Dataset records
★ ★ ★ ★ ★
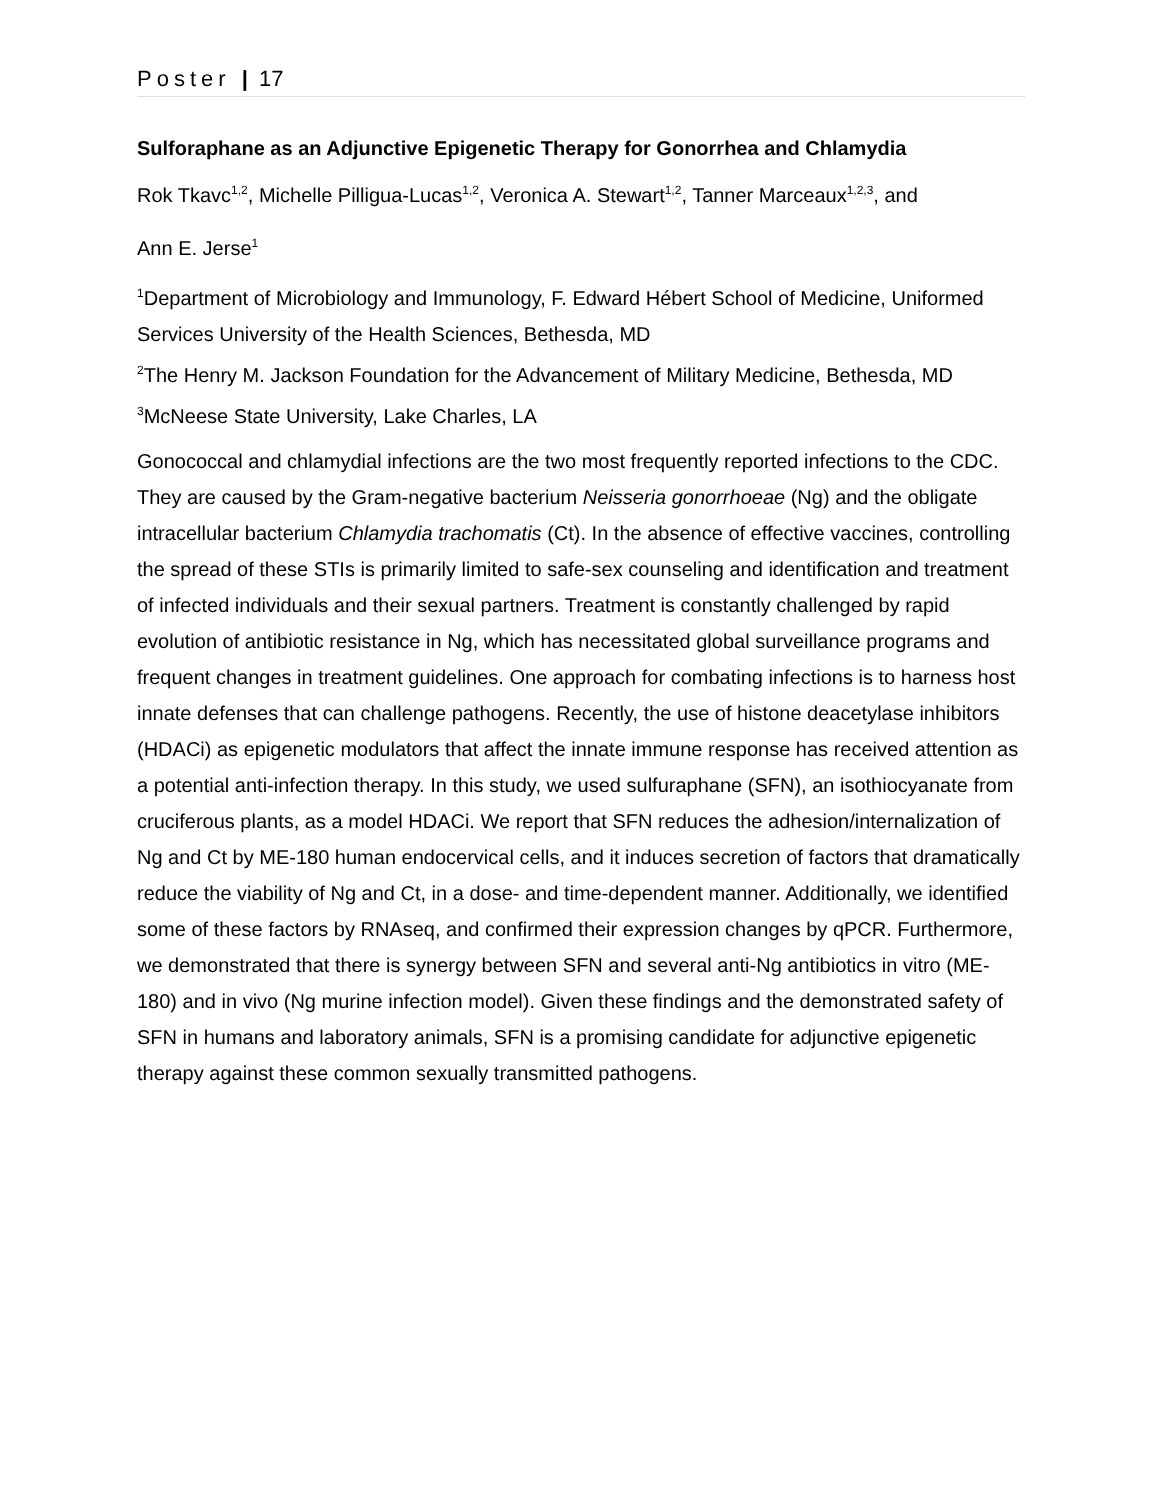Poster | 17
Sulforaphane as an Adjunctive Epigenetic Therapy for Gonorrhea and Chlamydia
Rok Tkavc<sup>1,2</sup>, Michelle Pilligua-Lucas<sup>1,2</sup>, Veronica A. Stewart<sup>1,2</sup>, Tanner Marceaux<sup>1,2,3</sup>, and
Ann E. Jerse<sup>1</sup>
<sup>1</sup> Department of Microbiology and Immunology, F. Edward Hébert School of Medicine, Uniformed Services University of the Health Sciences, Bethesda, MD
<sup>2</sup> The Henry M. Jackson Foundation for the Advancement of Military Medicine, Bethesda, MD
<sup>3</sup> McNeese State University, Lake Charles, LA
Gonococcal and chlamydial infections are the two most frequently reported infections to the CDC. They are caused by the Gram-negative bacterium Neisseria gonorrhoeae (Ng) and the obligate intracellular bacterium Chlamydia trachomatis (Ct). In the absence of effective vaccines, controlling the spread of these STIs is primarily limited to safe-sex counseling and identification and treatment of infected individuals and their sexual partners. Treatment is constantly challenged by rapid evolution of antibiotic resistance in Ng, which has necessitated global surveillance programs and frequent changes in treatment guidelines. One approach for combating infections is to harness host innate defenses that can challenge pathogens. Recently, the use of histone deacetylase inhibitors (HDACi) as epigenetic modulators that affect the innate immune response has received attention as a potential anti-infection therapy. In this study, we used sulfuraphane (SFN), an isothiocyanate from cruciferous plants, as a model HDACi. We report that SFN reduces the adhesion/internalization of Ng and Ct by ME-180 human endocervical cells, and it induces secretion of factors that dramatically reduce the viability of Ng and Ct, in a dose- and time-dependent manner. Additionally, we identified some of these factors by RNAseq, and confirmed their expression changes by qPCR. Furthermore, we demonstrated that there is synergy between SFN and several anti-Ng antibiotics in vitro (ME-180) and in vivo (Ng murine infection model). Given these findings and the demonstrated safety of SFN in humans and laboratory animals, SFN is a promising candidate for adjunctive epigenetic therapy against these common sexually transmitted pathogens.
★ ★ ★ ★ ★
What you are asked to do
Write out the data once more exactly, omitting the pictures.

Solution for this exercise
Poster | 17
Sulforaphane as an Adjunctive Epigenetic Therapy for Gonorrhea and Chlamydia
Rok Tkavc<sup>1,2</sup>, Michelle Pilligua-Lucas<sup>1,2</sup>, Veronica A. Stewart<sup>1,2</sup>, Tanner Marceaux<sup>1,2,3</sup>, and
Ann E. Jerse<sup>1</sup>
<sup>1</sup> Department of Microbiology and Immunology, F. Edward Hébert School of Medicine, Uniformed Services University of the Health Sciences, Bethesda, MD
<sup>2</sup> The Henry M. Jackson Foundation for the Advancement of Military Medicine, Bethesda, MD
<sup>3</sup> McNeese State University, Lake Charles, LA
Gonococcal and chlamydial infections are the two most frequently reported infections to the CDC. They are caused by the Gram-negative bacterium Neisseria gonorrhoeae (Ng) and the obligate intracellular bacterium Chlamydia trachomatis (Ct). In the absence of effective vaccines, controlling the spread of these STIs is primarily limited to safe-sex counseling and identification and treatment of infected individuals and their sexual partners. Treatment is constantly challenged by rapid evolution of antibiotic resistance in Ng, which has necessitated global surveillance programs and frequent changes in treatment guidelines. One approach for combating infections is to harness host innate defenses that can challenge pathogens. Recently, the use of histone deacetylase inhibitors (HDACi) as epigenetic modulators that affect the innate immune response has received attention as a potential anti-infection therapy. In this study, we used sulfuraphane (SFN), an isothiocyanate from cruciferous plants, as a model HDACi. We report that SFN reduces the adhesion/internalization of Ng and Ct by ME-180 human endocervical cells, and it induces secretion of factors that dramatically reduce the viability of Ng and Ct, in a dose- and time-dependent manner. Additionally, we identified some of these factors by RNAseq, and confirmed their expression changes by qPCR. Furthermore, we demonstrated that there is synergy between SFN and several anti-Ng antibiotics in vitro (ME-180) and in vivo (Ng murine infection model). Given these findings and the demonstrated safety of SFN in humans and laboratory animals, SFN is a promising candidate for adjunctive epigenetic therapy against these common sexually transmitted pathogens.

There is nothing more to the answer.